Professor Puccetti, alcuni pazienti del Santa Maria della Misericordia sono stati trattati con questo farmaco: è stato utile?
«Ci sono due possibilità di fronteggiare questa emergenza. Agire sul virus, ma questo è possibile solo col vaccino, o neutralizzare la capacità del virus di produrre malattia. Nel caso del Covid-19, la sintomatologia grave, infatti, non è legata alla patogenicità del virus ma alla risposta iperinfiammatoria dell'ospite. Questo farmaco biotecnologico, di nuova generazione, riesce a frenare tale risposta, con un'azione antinfiammatoria, aiutando quindi i polmoni a funzionare meglio. Sui pazienti trattati ha dimostrato un qualche beneficio, ma ovviamente c'è bisogno di una casistica più ampia».
Come state lavorando?
«Mezzo mondo scientifico è concentrato su questo problema, si stanno testando altri farmaci e l'impegno è rivolto ovviamente anche al contenimento dell'infezione e alla profilassi, a strategie di controllo dei malati evidenti. Anche se il numero degli asintomatici, chiaramente, è di gran lunga superiore: non ci sono dati epidemiologici e non si può fare uno screening a tappeto della popolazione. Il modo con cui il Sistema sanitario nazionale ha reagito, secondo me, è comunque il migliore, trasparente fin dall'inizio, e in Umbria si sta dimostrando davvero all'altezza, grazie alla competenza, capacità e disponibilità di tutto il personale».
A fronte di tanti che guariscono, ieri sono morti altri due pazienti: la differenza è sempre nelle condizioni compromesse, nelle patologie pregresse?
«Sì, dipende dalle condizioni di comorbidità, dalla presenza quindi di altri fattori di vulnerabilità. In ogni caso, in tutto il mondo non ci sono casi di decessi di pazienti di età inferiore ai 30 anni».

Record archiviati

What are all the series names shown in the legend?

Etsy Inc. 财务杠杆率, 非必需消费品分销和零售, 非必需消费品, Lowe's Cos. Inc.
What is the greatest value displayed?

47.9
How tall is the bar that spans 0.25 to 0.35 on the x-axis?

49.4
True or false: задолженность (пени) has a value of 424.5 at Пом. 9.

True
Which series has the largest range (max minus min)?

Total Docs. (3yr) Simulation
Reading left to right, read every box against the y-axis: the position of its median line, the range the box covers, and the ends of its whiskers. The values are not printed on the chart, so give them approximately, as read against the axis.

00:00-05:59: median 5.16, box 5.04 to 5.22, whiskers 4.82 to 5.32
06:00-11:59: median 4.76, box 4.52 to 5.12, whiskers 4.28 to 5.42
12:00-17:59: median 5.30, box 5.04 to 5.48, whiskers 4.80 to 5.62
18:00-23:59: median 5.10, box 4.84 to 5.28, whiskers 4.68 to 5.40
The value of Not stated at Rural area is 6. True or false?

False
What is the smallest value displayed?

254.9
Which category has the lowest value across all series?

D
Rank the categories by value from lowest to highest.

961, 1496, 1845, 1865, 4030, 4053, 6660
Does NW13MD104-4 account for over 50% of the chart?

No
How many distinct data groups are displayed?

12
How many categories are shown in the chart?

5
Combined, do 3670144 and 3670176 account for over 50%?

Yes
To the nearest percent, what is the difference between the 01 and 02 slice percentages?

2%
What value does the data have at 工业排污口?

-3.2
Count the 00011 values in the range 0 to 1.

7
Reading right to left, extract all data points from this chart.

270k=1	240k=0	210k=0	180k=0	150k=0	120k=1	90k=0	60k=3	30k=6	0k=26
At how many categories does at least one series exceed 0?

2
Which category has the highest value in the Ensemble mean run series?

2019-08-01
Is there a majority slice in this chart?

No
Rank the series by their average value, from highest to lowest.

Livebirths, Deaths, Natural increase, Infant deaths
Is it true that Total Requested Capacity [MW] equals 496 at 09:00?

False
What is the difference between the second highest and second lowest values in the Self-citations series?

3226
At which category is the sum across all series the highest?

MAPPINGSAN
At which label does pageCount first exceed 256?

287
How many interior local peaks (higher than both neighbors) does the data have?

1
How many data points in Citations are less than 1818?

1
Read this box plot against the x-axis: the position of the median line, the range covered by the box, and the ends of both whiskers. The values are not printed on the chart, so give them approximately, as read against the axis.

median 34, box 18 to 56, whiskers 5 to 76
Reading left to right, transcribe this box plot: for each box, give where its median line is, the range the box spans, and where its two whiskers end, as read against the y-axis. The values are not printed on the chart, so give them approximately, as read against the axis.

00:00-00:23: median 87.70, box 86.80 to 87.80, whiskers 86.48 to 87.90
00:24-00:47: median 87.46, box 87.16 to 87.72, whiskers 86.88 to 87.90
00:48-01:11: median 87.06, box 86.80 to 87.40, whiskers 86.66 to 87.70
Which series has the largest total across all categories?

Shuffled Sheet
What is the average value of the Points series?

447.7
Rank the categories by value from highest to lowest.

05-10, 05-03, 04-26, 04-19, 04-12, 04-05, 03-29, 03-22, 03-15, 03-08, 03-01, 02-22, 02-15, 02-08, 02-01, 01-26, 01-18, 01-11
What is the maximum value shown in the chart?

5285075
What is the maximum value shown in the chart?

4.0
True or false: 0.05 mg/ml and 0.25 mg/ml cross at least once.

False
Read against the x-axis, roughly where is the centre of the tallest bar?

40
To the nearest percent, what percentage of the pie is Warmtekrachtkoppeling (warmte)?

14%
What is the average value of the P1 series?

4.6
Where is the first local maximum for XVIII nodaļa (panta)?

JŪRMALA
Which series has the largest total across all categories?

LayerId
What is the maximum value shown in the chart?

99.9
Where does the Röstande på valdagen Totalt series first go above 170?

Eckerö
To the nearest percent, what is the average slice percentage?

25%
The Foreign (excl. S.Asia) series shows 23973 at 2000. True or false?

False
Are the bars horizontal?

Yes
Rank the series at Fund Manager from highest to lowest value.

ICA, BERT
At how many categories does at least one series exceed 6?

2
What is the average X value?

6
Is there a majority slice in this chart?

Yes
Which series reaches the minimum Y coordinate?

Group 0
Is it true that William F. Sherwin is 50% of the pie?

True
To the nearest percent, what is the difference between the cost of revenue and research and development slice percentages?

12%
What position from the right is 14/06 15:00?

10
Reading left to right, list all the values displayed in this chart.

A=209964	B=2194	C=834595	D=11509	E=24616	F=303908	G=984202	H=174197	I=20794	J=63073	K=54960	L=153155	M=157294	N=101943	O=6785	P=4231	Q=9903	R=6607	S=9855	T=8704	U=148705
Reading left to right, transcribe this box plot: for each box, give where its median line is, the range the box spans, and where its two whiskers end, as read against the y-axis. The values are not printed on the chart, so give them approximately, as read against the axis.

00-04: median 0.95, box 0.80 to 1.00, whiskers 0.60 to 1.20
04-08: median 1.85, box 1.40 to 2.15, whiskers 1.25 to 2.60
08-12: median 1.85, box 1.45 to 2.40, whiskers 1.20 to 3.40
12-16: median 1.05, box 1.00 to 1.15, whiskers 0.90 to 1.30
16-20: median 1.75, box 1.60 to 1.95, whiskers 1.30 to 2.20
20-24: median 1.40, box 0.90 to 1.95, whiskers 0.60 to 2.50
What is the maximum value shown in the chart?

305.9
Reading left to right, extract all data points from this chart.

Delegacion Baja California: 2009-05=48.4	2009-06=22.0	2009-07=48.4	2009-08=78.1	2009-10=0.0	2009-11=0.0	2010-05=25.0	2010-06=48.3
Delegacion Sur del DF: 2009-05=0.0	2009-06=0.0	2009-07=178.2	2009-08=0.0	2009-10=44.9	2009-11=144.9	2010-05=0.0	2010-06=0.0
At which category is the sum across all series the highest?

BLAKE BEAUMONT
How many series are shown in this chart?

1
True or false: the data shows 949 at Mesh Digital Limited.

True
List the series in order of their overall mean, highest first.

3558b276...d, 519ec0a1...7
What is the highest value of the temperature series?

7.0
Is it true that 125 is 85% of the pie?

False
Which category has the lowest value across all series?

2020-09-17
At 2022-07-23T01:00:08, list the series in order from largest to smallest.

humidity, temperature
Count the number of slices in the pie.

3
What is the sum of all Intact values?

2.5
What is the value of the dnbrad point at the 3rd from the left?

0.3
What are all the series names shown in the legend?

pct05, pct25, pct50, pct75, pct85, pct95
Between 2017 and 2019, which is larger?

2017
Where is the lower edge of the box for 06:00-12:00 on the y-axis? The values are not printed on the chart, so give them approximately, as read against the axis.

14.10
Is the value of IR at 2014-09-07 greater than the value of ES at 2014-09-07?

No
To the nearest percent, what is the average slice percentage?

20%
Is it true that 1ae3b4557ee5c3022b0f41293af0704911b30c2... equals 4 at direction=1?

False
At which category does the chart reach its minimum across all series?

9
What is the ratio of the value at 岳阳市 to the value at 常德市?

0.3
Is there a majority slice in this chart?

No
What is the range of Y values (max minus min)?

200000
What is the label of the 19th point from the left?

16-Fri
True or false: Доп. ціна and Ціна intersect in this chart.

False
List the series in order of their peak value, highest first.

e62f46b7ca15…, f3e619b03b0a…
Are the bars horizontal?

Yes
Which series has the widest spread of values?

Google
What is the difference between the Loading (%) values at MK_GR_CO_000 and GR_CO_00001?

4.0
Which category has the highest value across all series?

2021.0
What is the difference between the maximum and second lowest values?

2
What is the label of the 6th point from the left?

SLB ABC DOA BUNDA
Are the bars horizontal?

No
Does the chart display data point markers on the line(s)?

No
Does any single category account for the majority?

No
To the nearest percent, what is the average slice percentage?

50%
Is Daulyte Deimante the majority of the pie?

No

ESPLORA IL MATERIALE
• 1. Riproduci alla lettera il tratto dell'intervista sul Covid-19 che va da "Professor Puccetti, alcuni" fino a "Come state lavorando?".
• 2. Nell'intervista sul Covid-19, riduci a un elenco puntato la risposta che inizia con «Mezzo mondo scientifico», conservandone i fatti principali.
• 3. Riprendi l'intervista sul Covid-19 e proseguila a partire dall'ultima frase riportata.

RISPOSTE PER COMPITO
• 1.
Professor Puccetti, alcuni pazienti del Santa Maria della Misericordia sono stati trattati con questo farmaco: è stato utile?
«Ci sono due possibilità di fronteggiare questa emergenza. Agire sul virus, ma questo è possibile solo col vaccino, o neutralizzare la capacità del virus di produrre malattia. Nel caso del Covid-19, la sintomatologia grave, infatti, non è legata alla patogenicità del virus ma alla risposta iperinfiammatoria dell'ospite. Questo farmaco biotecnologico, di nuova generazione, riesce a frenare tale risposta, con un'azione antinfiammatoria, aiutando quindi i polmoni a funzionare meglio. Sui pazienti trattati ha dimostrato un qualche beneficio, ma ovviamente c'è bisogno di una casistica più ampia».
Come state lavorando?

• 2.
- Gran parte della comunità scientifica è concentrata sul problema e si stanno testando altri farmaci.
- L'impegno riguarda anche il contenimento dell'infezione, la profilassi e le strategie di controllo dei malati evidenti.
- Gli asintomatici sono di gran lunga più numerosi, ma mancano dati epidemiologici e non è possibile uno screening a tappeto della popolazione.
- Secondo l'intervistato, la reazione del Sistema sanitario nazionale è la migliore ed è stata trasparente fin dall'inizio.
- In Umbria il sistema si sta dimostrando all'altezza grazie alla competenza, alla capacità e alla disponibilità di tutto il personale.

• 3.
Tornando al farmaco, ha costi elevati o è facilmente reperibile?
«Ha costi molto elevati per la sanità, ma è decisamente più importante la prova di principio. Nel senso che il suo utilizzo ci può fornire le chiavi per anticipare il decorso della malattia, per indirizzare la ricerca. Oltre, naturalmente, a sfruttare l'attività terapeutica su chi lo prova».
Senza voler banalizzare o sminuire, quindi si va per tentativi?
«Certo, siamo in una fase empirica. Non ci sono linee guida universali, è una patologia completamente nuova. Stiamo provando quello che è ragionevole provare e che si pensa possa funzionare, ma non esistono protocolli standard, come per una qualsiasi malattia conosciuta. Solo la Cina ha dato sei versioni diverse di una possibile terapia...».
In pratica, si usa questo farmaco per capire - dai risultati del suo utilizzo - come procedere...
«Esatto. Il Tocilizumab riduce l'infiammazione che fa funzionare male i polmoni e aumenta la resistenza alla malattia, senza necessariamente doverne eliminare la causa».
Insomma, ce la faremo?
«Certo che ce la faremo. Siamo qui da sei milioni di anni e ce l'abbiamo sempre fatta. Ce la faremo anche questa volta».